Treatment of Diabetic Gastropathy

Treatment goals in patients with diabetic gastropathy mainly focus on improving symptoms and quality of life and ensuring adequate nutritional intake. A stepwise approach, as outlined in TABLE 4, can be followed, depending on the specific symptoms and severity of the disease. Treatment initially focuses on glycemic control and dietary modifications before instituting pharmacological modalities.

Table 4: Stepwise Treatment Plan for Diabetic Gastropathy
Steps Treatment Modalities
Step 1 Adequate glucose control; correct metabolic abnormalities such as ketosis, uremia, and hypokalemia; avoid drugs that can slow gastric emptying such as narcotics, anticholinergics, tricyclic antidepressants, and calcium-channel blockers.
Step 2 Dietary modification:
Low-residue, low-fat diet
Small, frequent meals
Supplement with liquid formulas
Step 3 Monotherapy with antiemetic or prokinetic agents, or both
Step 4 Combination pharmacotherapy (e.g., erythromycin + metoclopramide)
Step 5 Supplement with liquid formulas:
Jejunostomy tube Intravenous hyperalimentation

Glucose Control: Adequate glucose control is vital but very difficult to maintain in this population. The goal of insulin therapy or the oral antidiabetic agents should be to maintain the plasma glucose level less than 200 mg/dL. Plasma levels less than 200 mg/dL have been associated with improved gastric myoelectrical activity and autonomic function. However, improved glycemic control does not always correlate well with improvement in the severity of symptoms.

Dietary Modification: Dietary changes are required in the management of these patients in many instances, due to the fact they are not able to tolerate the standard American Diabetes Association diets. Patients with diabetic gastropathy should have a diet that is low in fiber and digestible roughage, because there is an increased incidence of bezoar formation with these foods. They should also have a low-fat diet (<40 grams/day), since lipids slow gastric emptying rates. Small frequent meals, usually four to six times daily, should replace the regular three meals per day. The smaller meals will reduce the neuromuscular work of gastric emptying and will also result in a slower but steadier rate of delivery of nutrients into the small bowel for absorption. Replacing solid food with a liquid diet or even supplementing with a liquid diet will also assist in improving the symptoms in these patients.

For patients experiencing severe nausea and vomiting, Koch et al. describe a stepwise diet as a treatment approach. TABLE 5 lists various foods and the caloric requirements for patients who are experiencing nausea and vomiting due to diabetic gastropathy.

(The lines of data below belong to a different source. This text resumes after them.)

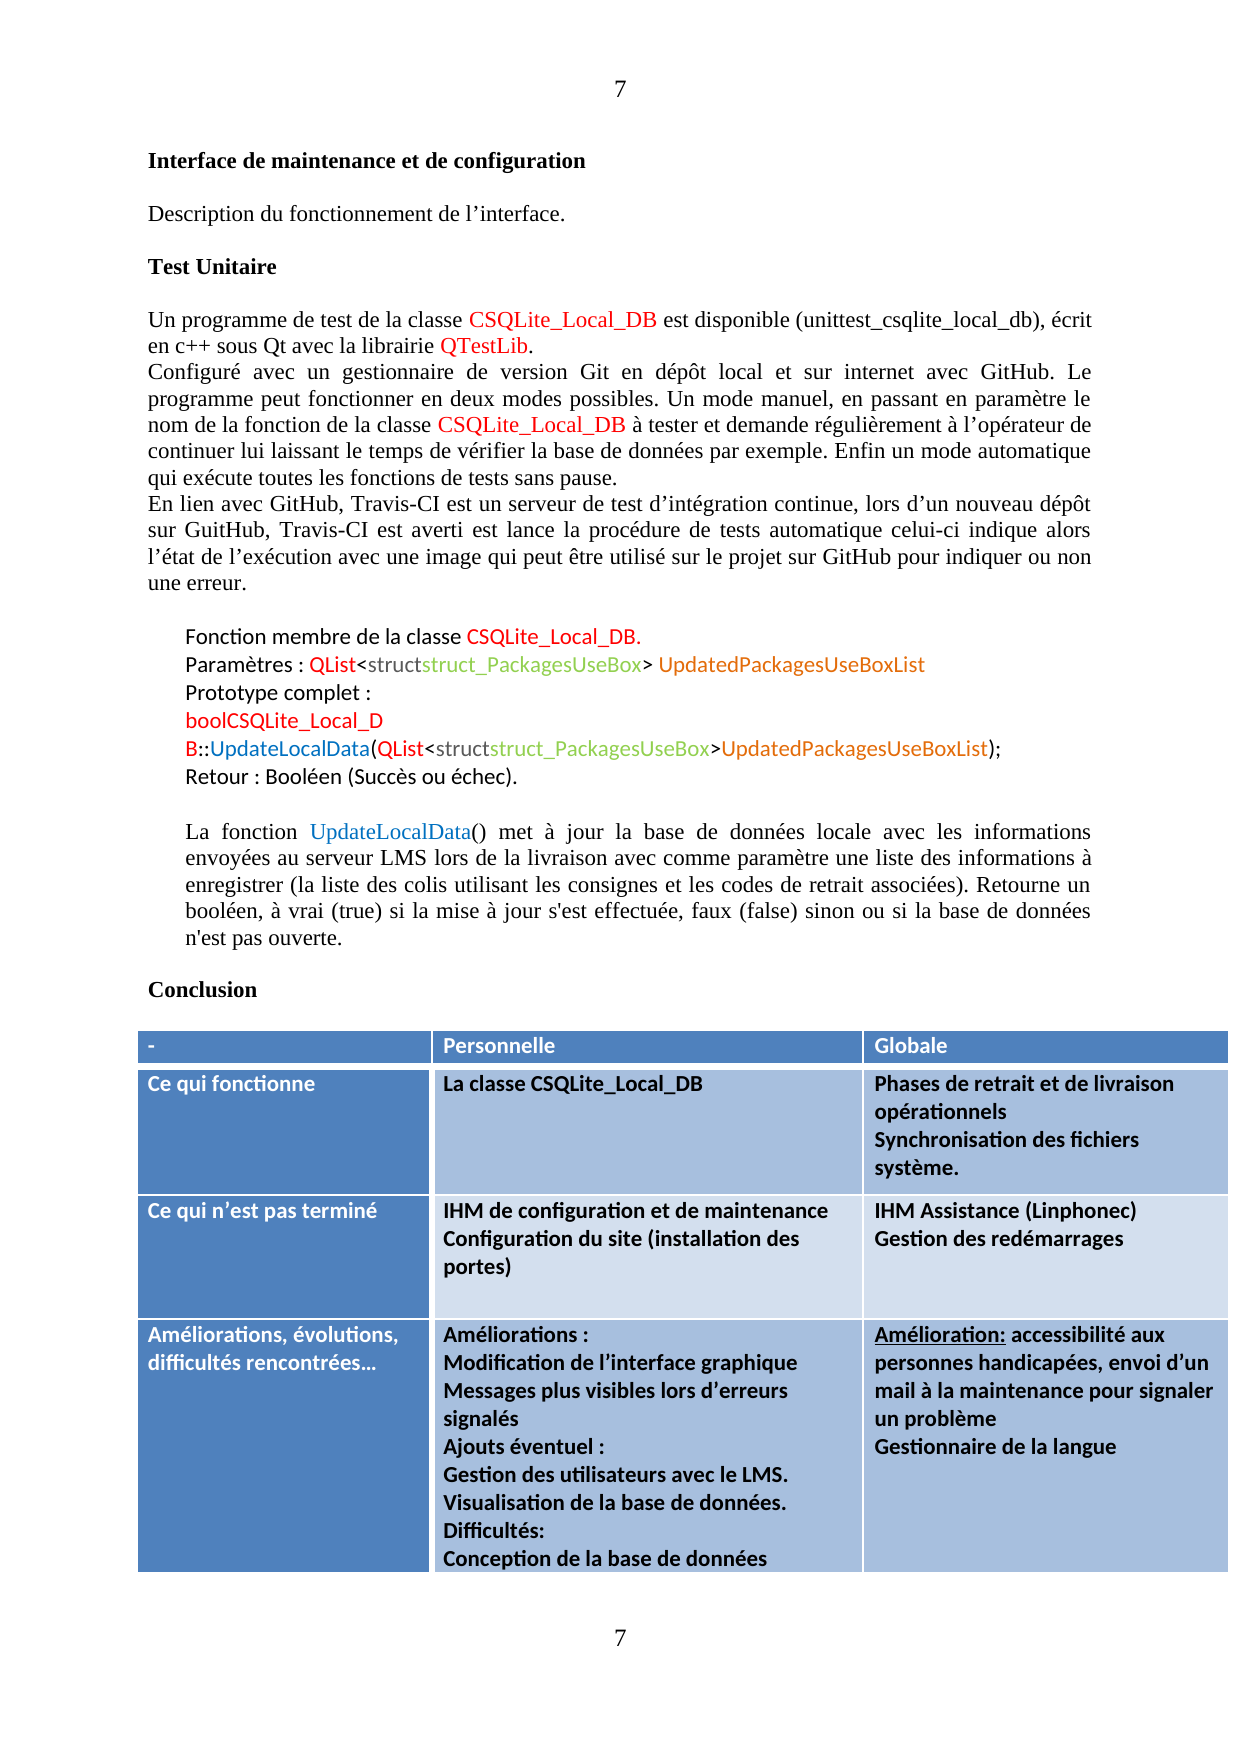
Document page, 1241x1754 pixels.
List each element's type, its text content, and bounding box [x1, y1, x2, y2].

table_cell IHM Assistance (Linphonec) Gestion des redémarrages [864, 1196, 1228, 1318]
text Configuré avec un gestionnaire de version Git en dépôt local et sur internet avec GitHub. Le programme peut fonctionner en deux modes possibles. Un mode manuel, en passant en paramètre le nom de la fonction de la classe CSQLite_Local_DB à tester et demande régulièrement à l’opérateur de continuer lui laissant le temps de vérifier la base de données par exemple. Enfin un mode automatique qui exécute toutes les fonctions de tests sans pause. [148, 358, 1093, 490]
text Fonction membre de la classe CSQLite_Local_DB. [185, 622, 1093, 650]
text Paramètres : QList<structstruct_PackagesUseBox> UpdatedPackagesUseBoxList [185, 650, 1093, 678]
text En lien avec GitHub, Travis-CI est un serveur de test d’intégration continue, lors d’un nouveau dépôt sur GuitHub, Travis-CI est averti est lance la procédure de tests automatique celui-ci indique alors l’état de l’exécution avec une image qui peut être utilisé sur le projet sur GitHub pour indiquer ou non une erreur. [148, 490, 1093, 596]
table_cell Améliorations, évolutions, difficultés rencontrées… [138, 1320, 429, 1572]
table_header - [138, 1031, 431, 1063]
table_header Globale [864, 1031, 1228, 1063]
table_cell IHM de configuration et de maintenance Configuration du site (installation des portes) [435, 1196, 862, 1318]
table_cell La classe CSQLite_Local_DB [435, 1070, 862, 1194]
text Test Unitaire [148, 253, 1093, 279]
text boolCSQLite_Local_DB::UpdateLocalData(QList<structstruct_PackagesUseBox>UpdatedPackagesUseBoxList); [185, 706, 1093, 762]
table_cell Ce qui fonctionne [138, 1070, 429, 1194]
table_header Personnelle [433, 1031, 862, 1063]
text Prototype complet : [185, 678, 1093, 706]
text Description du fonctionnement de l’interface. [148, 200, 1093, 227]
table_cell Amélioration: accessibilité aux personnes handicapées, envoi d’un mail à la maintenance pour signaler un problème Gestionnaire de la langue [864, 1320, 1228, 1572]
table_cell Ce qui n’est pas terminé [138, 1196, 429, 1318]
text Conclusion [148, 976, 1093, 1003]
table_cell Phases de retrait et de livraison opérationnels Synchronisation des fichiers système. [864, 1070, 1228, 1194]
text Interface de maintenance et de configuration [148, 148, 1093, 174]
text Un programme de test de la classe CSQLite_Local_DB est disponible (unittest_csqlite_local_db), écrit en c++ sous Qt avec la librairie QTestLib. [148, 306, 1093, 358]
text La fonction UpdateLocalData() met à jour la base de données locale avec les informations envoyées au serveur LMS lors de la livraison avec comme paramètre une liste des informations à enregistrer (la liste des colis utilisant les consignes et les codes de retrait associées). Retourne un booléen, à vrai (true) si la mise à jour s'est effectuée, faux (false) sinon ou si la base de données n'est pas ouverte. [185, 818, 1093, 950]
table_cell Améliorations : Modification de l’interface graphique Messages plus visibles lors d’erreurs signalés Ajouts éventuel : Gestion des utilisateurs avec le LMS. Visualisation de la base de données. Difficultés: Conception de la base de données [435, 1320, 862, 1572]
text Retour : Booléen (Succès ou échec). [185, 762, 1093, 790]
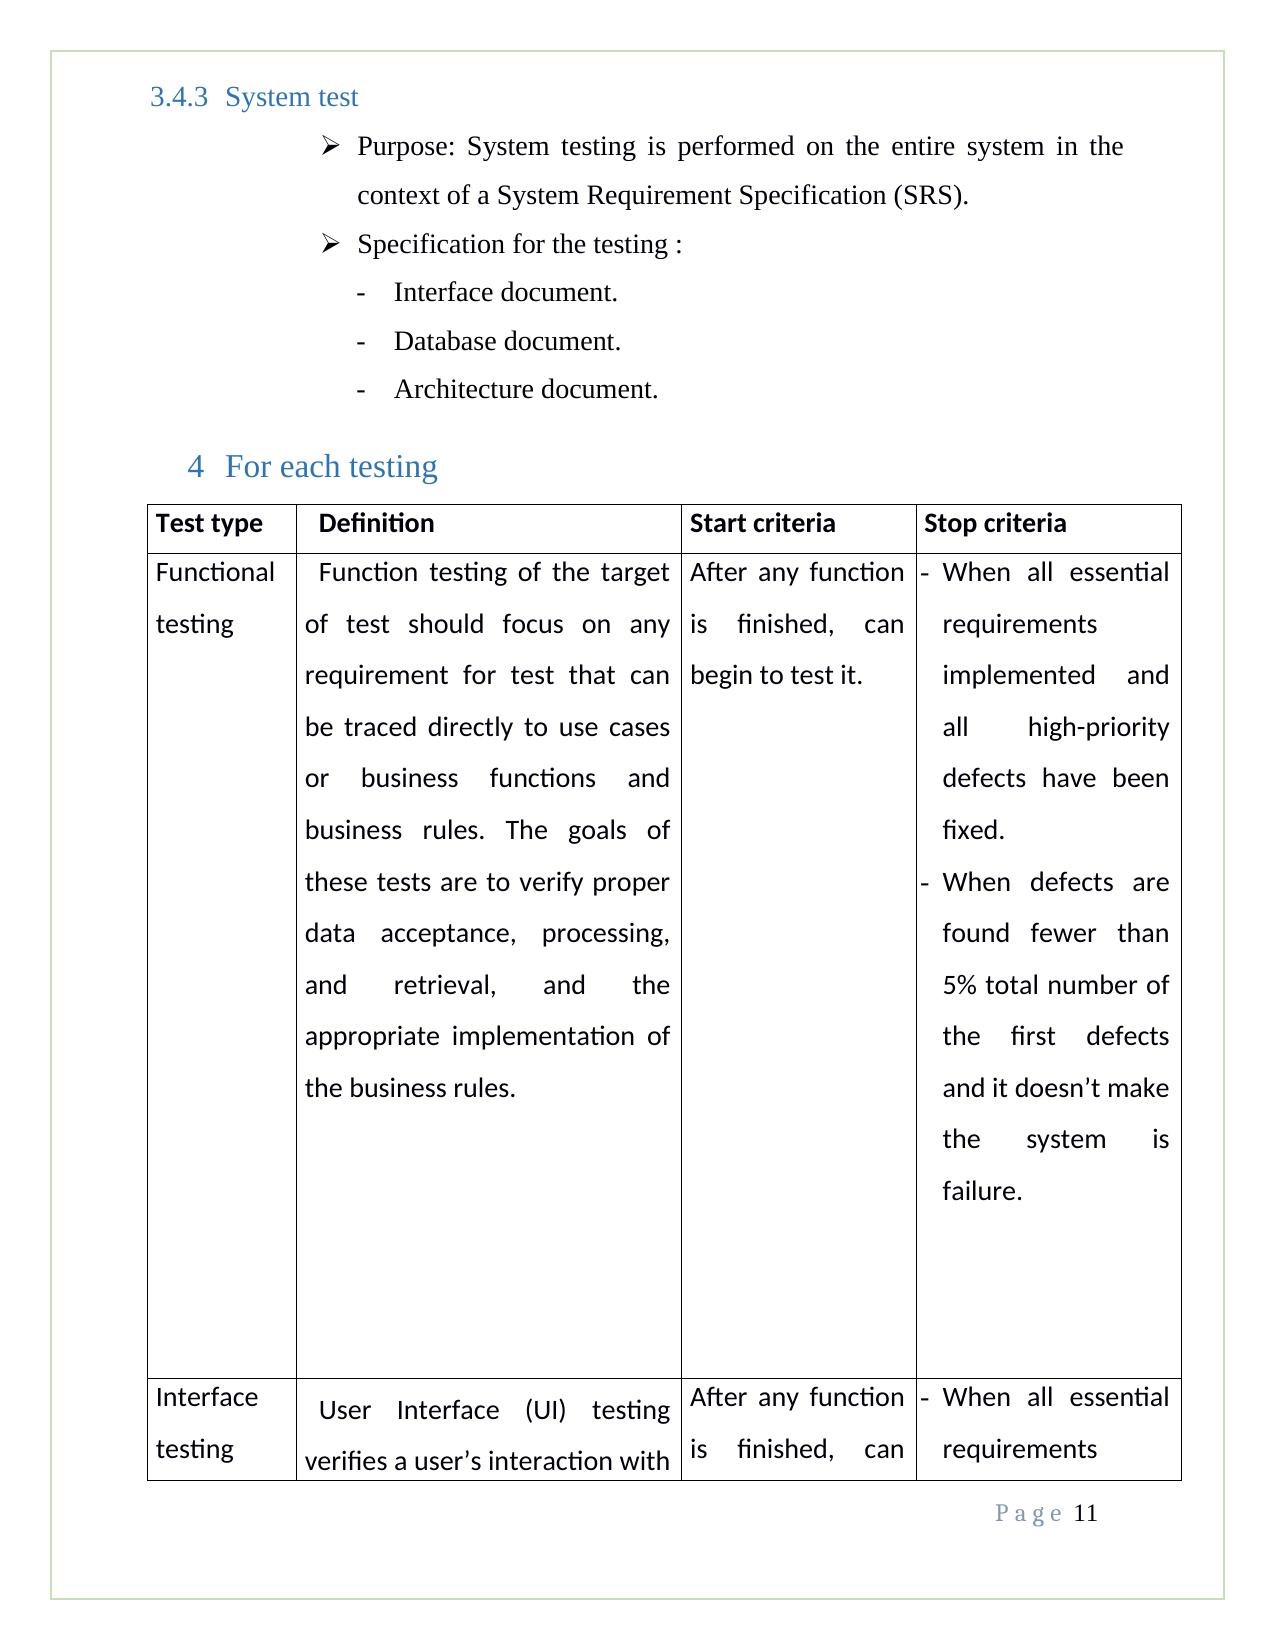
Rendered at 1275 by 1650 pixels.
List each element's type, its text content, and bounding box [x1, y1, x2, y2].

table_cell Function testing of the target of test should focus on any requirement for test that can be traced directly to use cases or business functions and business rules. The goals of these tests are to verify proper data acceptance, processing, and retrieval, and the appropriate implementation of the business rules. [297, 554, 681, 1378]
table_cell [297, 1379, 681, 1479]
table_cell When all essential requirements implemented and all high-priority defects have been fixed. When defects are found fewer than 5% total number of the first defects and it doesn’t make the system is failure. [917, 554, 1181, 1378]
list Database document. [356, 324, 1125, 356]
table_header Stop criteria [917, 505, 1181, 553]
table_cell Interface testing [148, 1379, 296, 1479]
table_header Definition [297, 505, 681, 553]
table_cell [917, 1379, 1181, 1479]
table_cell After any function is finished, can begin to test it. [682, 554, 916, 1378]
table_header Start criteria [682, 505, 916, 553]
list Interface document. [356, 275, 1125, 308]
table_header Test type [148, 505, 296, 553]
list Purpose: System testing is performed on the entire system in the context of a System Requirement Specification (SRS). [319, 129, 1125, 211]
table_cell Functional testing [148, 554, 296, 1378]
list Specification for the testing : [319, 227, 1125, 259]
list Architecture document. [356, 372, 1125, 405]
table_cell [682, 1379, 916, 1479]
subtitle System test [150, 79, 1125, 113]
subtitle For each testing [187, 446, 1125, 484]
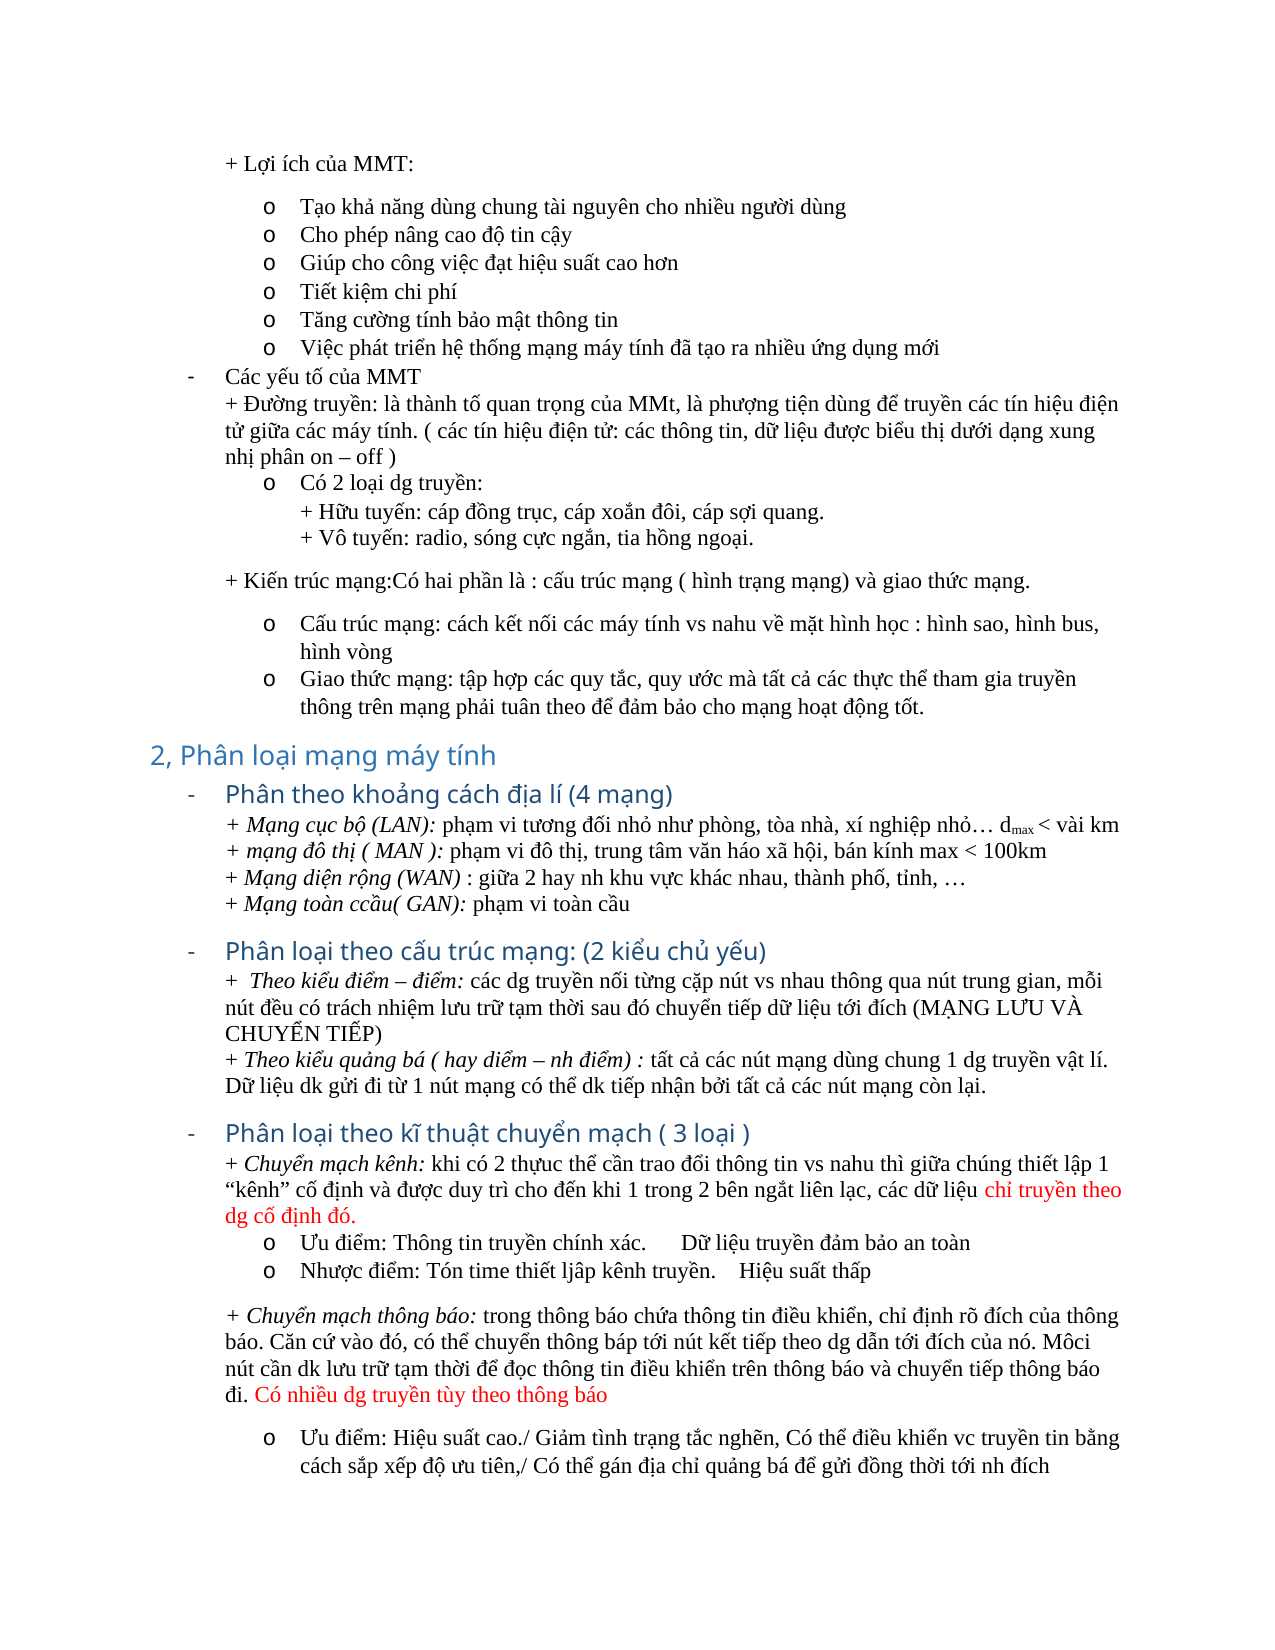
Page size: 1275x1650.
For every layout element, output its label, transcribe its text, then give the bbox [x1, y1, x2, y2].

list Cấu trúc mạng: cách kết nối các máy tính vs nahu về mặt hình học : hình sao, hình bus, hình vòng [262, 610, 1125, 665]
list + Chuyển mạch kênh: khi có 2 thựuc thể cần trao đổi thông tin vs nahu thì giữa chúng thiết lập 1 “kênh” cố định và được duy trì cho đến khi 1 trong 2 bên ngắt liên lạc, các dữ liệu chỉ truyền theo dg cố định đó. [225, 1150, 1125, 1229]
text + Kiến trúc mạng:Có hai phần là : cấu trúc mạng ( hình trạng mạng) và giao thức mạng. [150, 567, 1125, 593]
text + Chuyển mạch thông báo: trong thông báo chứa thông tin điều khiển, chỉ định rõ đích của thông báo. Căn cứ vào đó, có thể chuyển thông báp tới nút kết tiếp theo dg dẫn tới đích của nó. Môci nút cần dk lưu trữ tạm thời để đọc thông tin điều khiển trên thông báo và chuyển tiếp thông báo đi. Có nhiều dg truyền tùy theo thông báo [225, 1302, 1125, 1407]
subtitle Phân loại theo kĩ thuật chuyển mạch ( 3 loại ) [187, 1116, 1125, 1150]
subtitle 2, Phân loại mạng máy tính [150, 736, 1125, 773]
text + Lợi ích của MMT: [225, 150, 1125, 176]
list + Đường truyền: là thành tố quan trọng của MMt, là phượng tiện dùng để truyền các tín hiệu điện tử giữa các máy tính. ( các tín hiệu điện tử: các thông tin, dữ liệu được biểu thị dưới dạng xung nhị phân on – off ) [225, 390, 1125, 469]
list Ưu điểm: Hiệu suất cao./ Giảm tình trạng tắc nghẽn, Có thể điều khiển vc truyền tin bằng cách sắp xếp độ ưu tiên,/ Có thể gán địa chỉ quảng bá để gửi đồng thời tới nh đích [262, 1424, 1125, 1478]
list Tạo khả năng dùng chung tài nguyên cho nhiều người dùng [262, 193, 1125, 221]
subtitle Phân loại theo cấu trúc mạng: (2 kiểu chủ yếu) [187, 933, 1125, 967]
list + Theo kiểu quảng bá ( hay diểm – nh điểm) : tất cả các nút mạng dùng chung 1 dg truyền vật lí. Dữ liệu dk gửi đi từ 1 nút mạng có thể dk tiếp nhận bởi tất cả các nút mạng còn lại. [225, 1046, 1125, 1099]
list + Mạng cục bộ (LAN): phạm vi tương đối nhỏ như phòng, tòa nhà, xí nghiệp nhỏ… dmax < vài km [225, 811, 1125, 837]
list Giúp cho công việc đạt hiệu suất cao hơn [262, 249, 1125, 278]
subtitle Phân theo khoảng cách địa lí (4 mạng) [187, 777, 1125, 811]
list + Mạng diện rộng (WAN) : giữa 2 hay nh khu vực khác nhau, thành phố, tỉnh, … [225, 864, 1125, 890]
list Giao thức mạng: tập hợp các quy tắc, quy ước mà tất cả các thực thể tham gia truyền thông trên mạng phải tuân theo để đảm bảo cho mạng hoạt động tốt. [262, 665, 1125, 719]
list Tiết kiệm chi phí [262, 278, 1125, 306]
list Ưu điểm: Thông tin truyền chính xác. Dữ liệu truyền đảm bảo an toàn [262, 1229, 1125, 1257]
list + Mạng toàn ccầu( GAN): phạm vi toàn cầu [225, 890, 1125, 916]
list Các yếu tố của MMT [187, 362, 1125, 390]
list Cho phép nâng cao độ tin cậy [262, 221, 1125, 249]
list + Theo kiểu điểm – điểm: các dg truyền nối từng cặp nút vs nhau thông qua nút trung gian, mỗi nút đều có trách nhiệm lưu trữ tạm thời sau đó chuyển tiếp dữ liệu tới đích (MẠNG LƯU VÀ CHUYỂN TIẾP) [225, 967, 1125, 1046]
list + mạng đô thị ( MAN ): phạm vi đô thị, trung tâm văn háo xã hội, bán kính max < 100km [225, 837, 1125, 864]
list Tăng cường tính bảo mật thông tin [262, 306, 1125, 334]
list Nhược điểm: Tón time thiết ljâp kênh truyền. Hiệu suất thấp [262, 1257, 1125, 1285]
list Việc phát triển hệ thống mạng máy tính đã tạo ra nhiều ứng dụng mới [262, 334, 1125, 362]
list Có 2 loại dg truyền: [262, 469, 1125, 498]
list + Hữu tuyến: cáp đồng trục, cáp xoắn đôi, cáp sợi quang. [300, 498, 1125, 524]
list + Vô tuyến: radio, sóng cực ngắn, tia hồng ngoại. [300, 524, 1125, 550]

Table 5: Nausea and Vomiting (Gastroparesis) Diet
Diet Goal Avoid
Step 1: Gatorade and bouillon
For severe nausea and vomiting:
• Small volume of liquids such as Gatorade and bouillon (i.e., salty, with some caloric content) to avoid dehydration
• Multiple vitamin
1,000-1,500 cc/day in multiple servings (e.g., 12 4-oz servings over 12-14 hr).
Patients can sip 1-2 oz at a time to reach approximately 4 oz/hr.
Citrus drinks of all kinds, highly sweetened drinks.
Step 2: Soups
• Soup with noodles or rice and crackers
• Peanut butter, cheese, and crackers in small amounts
• Caramels or other chewy confections
• Ingest above foods in at least 6 small-volume meals/day
• Multiple vitamin
Approximately 1,500 calories/day to avoid dehydration and maintain weight. Creamy, milk-based liquids.
Step 3: Starches, chicken, fish:
• Noodles, pastas, potatoes, rice, baked chicken breast, fish
• Ingest solids in at least 6 small-volume pulpymeals/day
• Multiple vitamin
Common foods that patient finds interesting and satisfying and that evoke minimal nausea/vomiting symptoms Fatty foods that delay gastric emptying; red meats and fresh vegetables that require considerable trituration; fibrous foods that promote formation of bezoars.